# Sad and lonely



## sakura1307 (Jun 23, 2019)

My husband never wants to spend time with me and the intimacy between us is few and far between. We dont sleep in the same bed cause I toss and turn alot, and it was fine for me cause he used to come and cuddle every morning and now he doesn't. He is a workaholic and barely says anything to me. We moved for his job and I've been unemployed minus freelance work and he blames me for a lot if stuff since he pays my student loans and our car. He said he doesn't mind paying for my horse that I had for 7 years before we got married knowing I wouldn't have a job when we moved. Now, he uses the horse against me. He threatens divorce all the time, but says he would feel guilty since "I can't take care of myself " he wasn't like this when we dated and first married, only since we moved over a year ago.


----------



## EleGirl (Dec 3, 2011)

sakura1307 said:


> My husband never wants to spend time with me and the intimacy between us is few and far between. We dont sleep in the same bed cause I toss and turn alot, and it was fine for me cause he used to come and cuddle every morning and now he doesn't. He is a workaholic and barely says anything to me. We moved for his job and I've been unemployed minus freelance work and he blames me for a lot if stuff since he pays my student loans and our car. He said he doesn't mind paying for my horse that I had for 7 years before we got married knowing I wouldn't have a job when we moved. Now, he uses the horse against me. He threatens divorce all the time, but says he would feel guilty since "I can't take care of myself " he wasn't like this when we dated and first married, only since we moved over a year ago.


A bit more info would help in understanding your situation.

How long have you two been married? How old are you both? Do you have any children?

Where you both in agreement before you moved that you would not have a steady job at your new location?

About your tossing and turning at night, have you seen a sleep specialist to find out if there is something that can be done to help you stop this? It's a very common type of sleep disturbance that causes a person to get very unrestful sleep. Do you also snore or wake up catching your breath at night?

Have you been looking for work where you are now? Are there a shortage of jobs?


----------



## Wazza (Jul 23, 2012)

What sort of work do you do and what did you study?


----------



## EleGirl (Dec 3, 2011)

@sakura1307


How are you doing today?


----------



## SpinyNorman (Jan 24, 2018)

It sounds like he might be a bully. Try to have a calm conversation w/ him, and don't show fear if/when he acts angry. If he threatens divorce, ask him why he wants one. When he mentions the horse, calmly remind him he told you to keep it and ask why he changed his mind. Ask him what has changed w/ him/your marriage. Was it the move? A marriage counselor might help, but I think showing him he can't shut you up w/ anger is a good first step.

You didn't mention where you live, but as for you not being able to take care of yourself after the divorce, but that may be more of his problem than he realizes, depending on the divorce laws where you live.


----------



## WorkingWife (May 15, 2015)

I'm really sorry you are going through this.

Some more information would be helpful.
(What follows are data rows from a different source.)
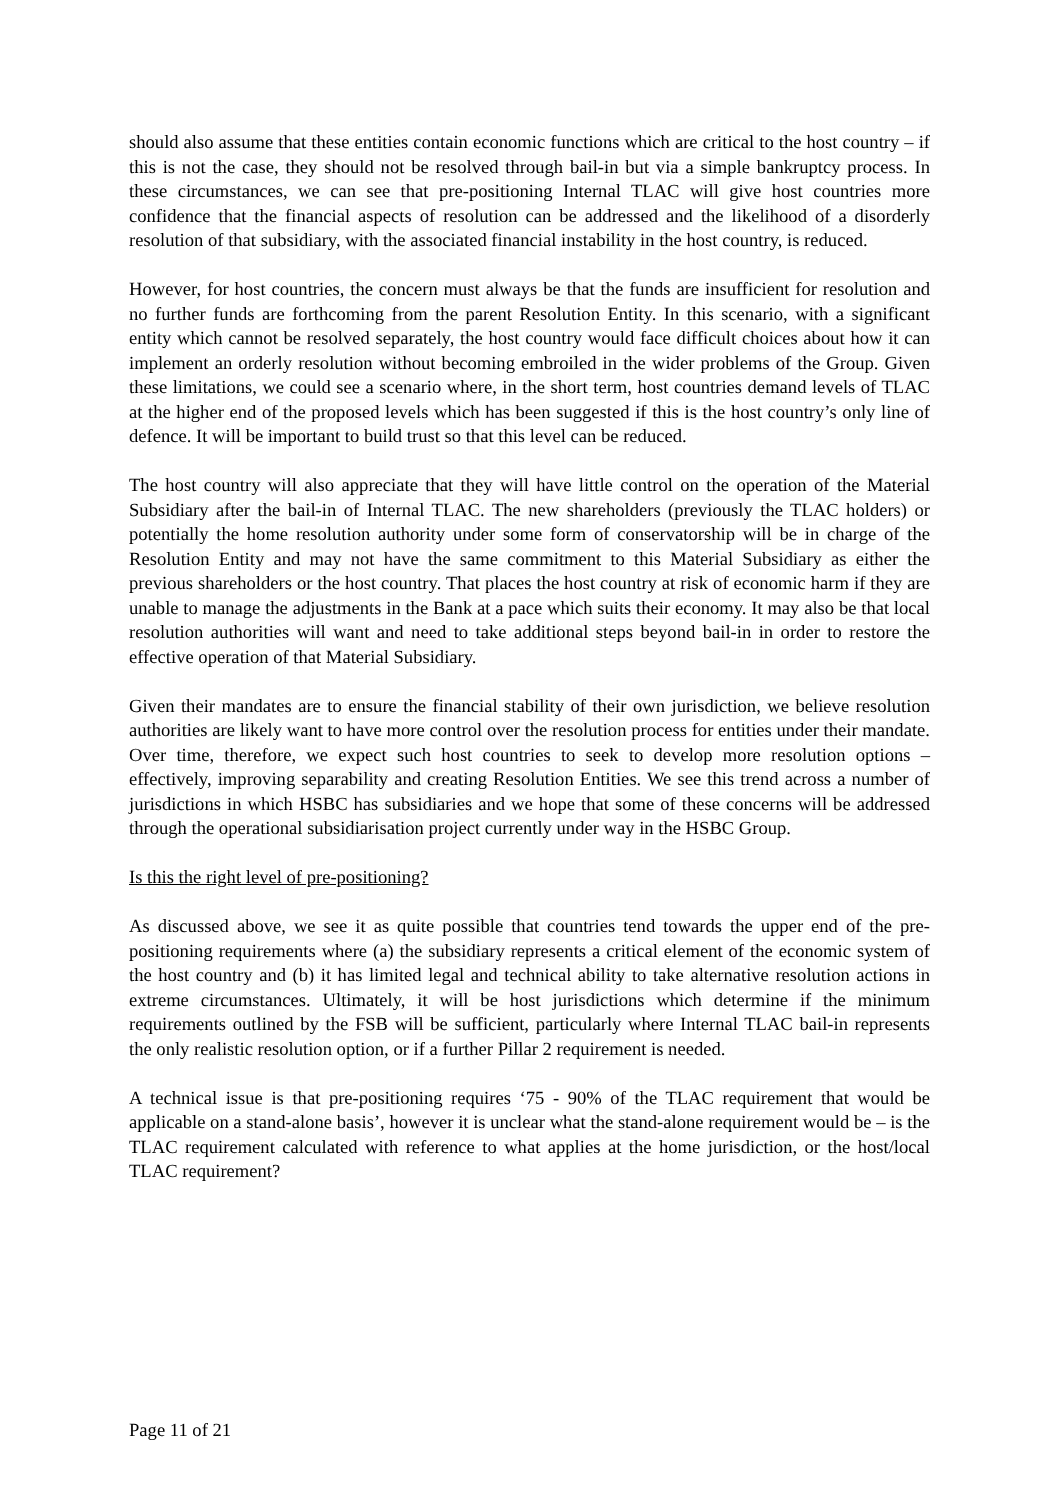should also assume that these entities contain economic functions which are critical to the host country – if this is not the case, they should not be resolved through bail-in but via a simple bankruptcy process. In these circumstances, we can see that pre-positioning Internal TLAC will give host countries more confidence that the financial aspects of resolution can be addressed and the likelihood of a disorderly resolution of that subsidiary, with the associated financial instability in the host country, is reduced.
However, for host countries, the concern must always be that the funds are insufficient for resolution and no further funds are forthcoming from the parent Resolution Entity. In this scenario, with a significant entity which cannot be resolved separately, the host country would face difficult choices about how it can implement an orderly resolution without becoming embroiled in the wider problems of the Group. Given these limitations, we could see a scenario where, in the short term, host countries demand levels of TLAC at the higher end of the proposed levels which has been suggested if this is the host country’s only line of defence. It will be important to build trust so that this level can be reduced.
The host country will also appreciate that they will have little control on the operation of the Material Subsidiary after the bail-in of Internal TLAC. The new shareholders (previously the TLAC holders) or potentially the home resolution authority under some form of conservatorship will be in charge of the Resolution Entity and may not have the same commitment to this Material Subsidiary as either the previous shareholders or the host country. That places the host country at risk of economic harm if they are unable to manage the adjustments in the Bank at a pace which suits their economy. It may also be that local resolution authorities will want and need to take additional steps beyond bail-in in order to restore the effective operation of that Material Subsidiary.
Given their mandates are to ensure the financial stability of their own jurisdiction, we believe resolution authorities are likely want to have more control over the resolution process for entities under their mandate. Over time, therefore, we expect such host countries to seek to develop more resolution options – effectively, improving separability and creating Resolution Entities. We see this trend across a number of jurisdictions in which HSBC has subsidiaries and we hope that some of these concerns will be addressed through the operational subsidiarisation project currently under way in the HSBC Group.
Is this the right level of pre-positioning?
As discussed above, we see it as quite possible that countries tend towards the upper end of the pre-positioning requirements where (a) the subsidiary represents a critical element of the economic system of the host country and (b) it has limited legal and technical ability to take alternative resolution actions in extreme circumstances. Ultimately, it will be host jurisdictions which determine if the minimum requirements outlined by the FSB will be sufficient, particularly where Internal TLAC bail-in represents the only realistic resolution option, or if a further Pillar 2 requirement is needed.
A technical issue is that pre-positioning requires ‘75 - 90% of the TLAC requirement that would be applicable on a stand-alone basis’, however it is unclear what the stand-alone requirement would be – is the TLAC requirement calculated with reference to what applies at the home jurisdiction, or the host/local TLAC requirement?
Page 11 of 21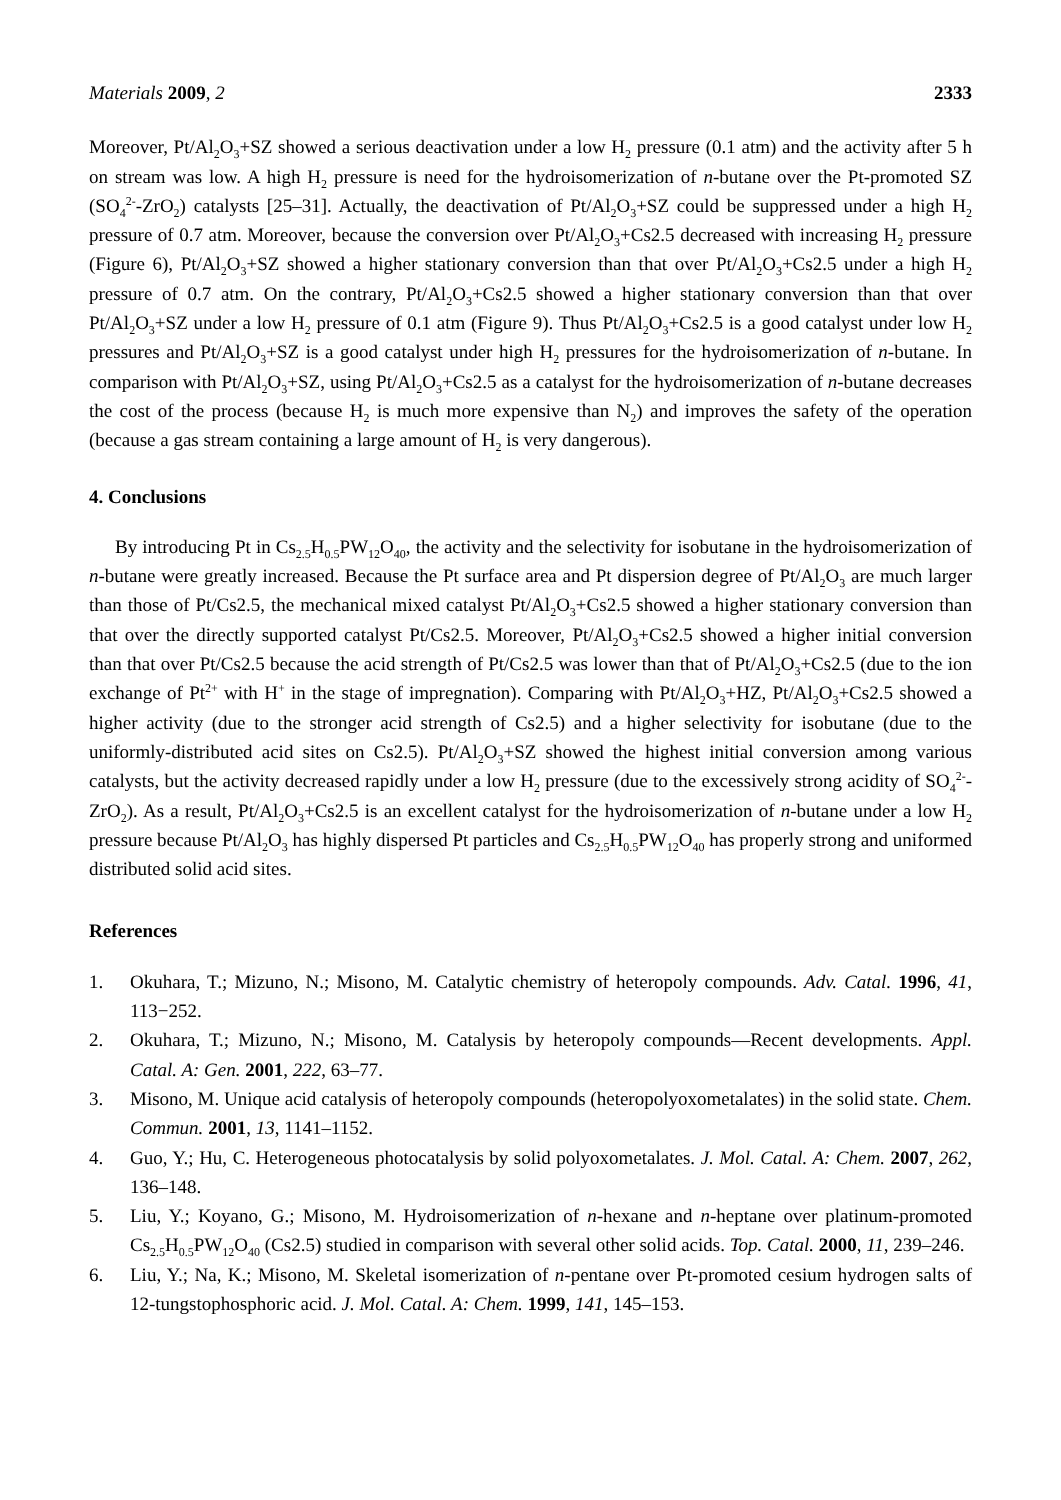Materials 2009, 2 2333
Moreover, Pt/Al<sub>2</sub>O<sub>3</sub>+SZ showed a serious deactivation under a low H<sub>2</sub> pressure (0.1 atm) and the activity after 5 h on stream was low. A high H<sub>2</sub> pressure is need for the hydroisomerization of n-butane over the Pt-promoted SZ (SO<sub>4</sub><sup>2-</sup>-ZrO<sub>2</sub>) catalysts [25–31]. Actually, the deactivation of Pt/Al<sub>2</sub>O<sub>3</sub>+SZ could be suppressed under a high H<sub>2</sub> pressure of 0.7 atm. Moreover, because the conversion over Pt/Al<sub>2</sub>O<sub>3</sub>+Cs2.5 decreased with increasing H<sub>2</sub> pressure (Figure 6), Pt/Al<sub>2</sub>O<sub>3</sub>+SZ showed a higher stationary conversion than that over Pt/Al<sub>2</sub>O<sub>3</sub>+Cs2.5 under a high H<sub>2</sub> pressure of 0.7 atm. On the contrary, Pt/Al<sub>2</sub>O<sub>3</sub>+Cs2.5 showed a higher stationary conversion than that over Pt/Al<sub>2</sub>O<sub>3</sub>+SZ under a low H<sub>2</sub> pressure of 0.1 atm (Figure 9). Thus Pt/Al<sub>2</sub>O<sub>3</sub>+Cs2.5 is a good catalyst under low H<sub>2</sub> pressures and Pt/Al<sub>2</sub>O<sub>3</sub>+SZ is a good catalyst under high H<sub>2</sub> pressures for the hydroisomerization of n-butane. In comparison with Pt/Al<sub>2</sub>O<sub>3</sub>+SZ, using Pt/Al<sub>2</sub>O<sub>3</sub>+Cs2.5 as a catalyst for the hydroisomerization of n-butane decreases the cost of the process (because H<sub>2</sub> is much more expensive than N<sub>2</sub>) and improves the safety of the operation (because a gas stream containing a large amount of H<sub>2</sub> is very dangerous).
4. Conclusions
By introducing Pt in Cs<sub>2.5</sub>H<sub>0.5</sub>PW<sub>12</sub>O<sub>40</sub>, the activity and the selectivity for isobutane in the hydroisomerization of n-butane were greatly increased. Because the Pt surface area and Pt dispersion degree of Pt/Al<sub>2</sub>O<sub>3</sub> are much larger than those of Pt/Cs2.5, the mechanical mixed catalyst Pt/Al<sub>2</sub>O<sub>3</sub>+Cs2.5 showed a higher stationary conversion than that over the directly supported catalyst Pt/Cs2.5. Moreover, Pt/Al<sub>2</sub>O<sub>3</sub>+Cs2.5 showed a higher initial conversion than that over Pt/Cs2.5 because the acid strength of Pt/Cs2.5 was lower than that of Pt/Al<sub>2</sub>O<sub>3</sub>+Cs2.5 (due to the ion exchange of Pt<sup>2+</sup> with H<sup>+</sup> in the stage of impregnation). Comparing with Pt/Al<sub>2</sub>O<sub>3</sub>+HZ, Pt/Al<sub>2</sub>O<sub>3</sub>+Cs2.5 showed a higher activity (due to the stronger acid strength of Cs2.5) and a higher selectivity for isobutane (due to the uniformly-distributed acid sites on Cs2.5). Pt/Al<sub>2</sub>O<sub>3</sub>+SZ showed the highest initial conversion among various catalysts, but the activity decreased rapidly under a low H<sub>2</sub> pressure (due to the excessively strong acidity of SO<sub>4</sub><sup>2-</sup>-ZrO<sub>2</sub>). As a result, Pt/Al<sub>2</sub>O<sub>3</sub>+Cs2.5 is an excellent catalyst for the hydroisomerization of n-butane under a low H<sub>2</sub> pressure because Pt/Al<sub>2</sub>O<sub>3</sub> has highly dispersed Pt particles and Cs<sub>2.5</sub>H<sub>0.5</sub>PW<sub>12</sub>O<sub>40</sub> has properly strong and uniformed distributed solid acid sites.
References
1. Okuhara, T.; Mizuno, N.; Misono, M. Catalytic chemistry of heteropoly compounds. Adv. Catal. 1996, 41, 113−252.
2. Okuhara, T.; Mizuno, N.; Misono, M. Catalysis by heteropoly compounds―Recent developments. Appl. Catal. A: Gen. 2001, 222, 63–77.
3. Misono, M. Unique acid catalysis of heteropoly compounds (heteropolyoxometalates) in the solid state. Chem. Commun. 2001, 13, 1141–1152.
4. Guo, Y.; Hu, C. Heterogeneous photocatalysis by solid polyoxometalates. J. Mol. Catal. A: Chem. 2007, 262, 136–148.
5. Liu, Y.; Koyano, G.; Misono, M. Hydroisomerization of n-hexane and n-heptane over platinum-promoted Cs<sub>2.5</sub>H<sub>0.5</sub>PW<sub>12</sub>O<sub>40</sub> (Cs2.5) studied in comparison with several other solid acids. Top. Catal. 2000, 11, 239–246.
6. Liu, Y.; Na, K.; Misono, M. Skeletal isomerization of n-pentane over Pt-promoted cesium hydrogen salts of 12-tungstophosphoric acid. J. Mol. Catal. A: Chem. 1999, 141, 145–153.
Were you gainfully employed before you moved for his job? Are you not able to find a job now, and if so, is that because of the area to which you moved? You say he is a workaholic, Is his picking up so much of the bills a financial hardship or does he make a lot of money?

What do you think changed when you moved? I wonder if he might be having an affair with someone at work.

When he threatens you with divorce, what does he say he is unhappy about? Just the financial situation? Or are there other things?

I'm curious about the answers to other people's questions too.

Hang in there, it won't be like this forever. 





sakura1307 said:


> My husband never wants to spend time with me and the intimacy between us is few and far between. We dont sleep in the same bed cause I toss and turn alot, and it was fine for me cause he used to come and cuddle every morning and now he doesn't. He is a workaholic and barely says anything to me. We moved for his job and I've been unemployed minus freelance work and he blames me for a lot if stuff since he pays my student loans and our car. He said he doesn't mind paying for my horse that I had for 7 years before we got married knowing I wouldn't have a job when we moved. Now, he uses the horse against me. He threatens divorce all the time, but says he would feel guilty since "I can't take care of myself " he wasn't like this when we dated and first married, only since we moved over a year ago.


----------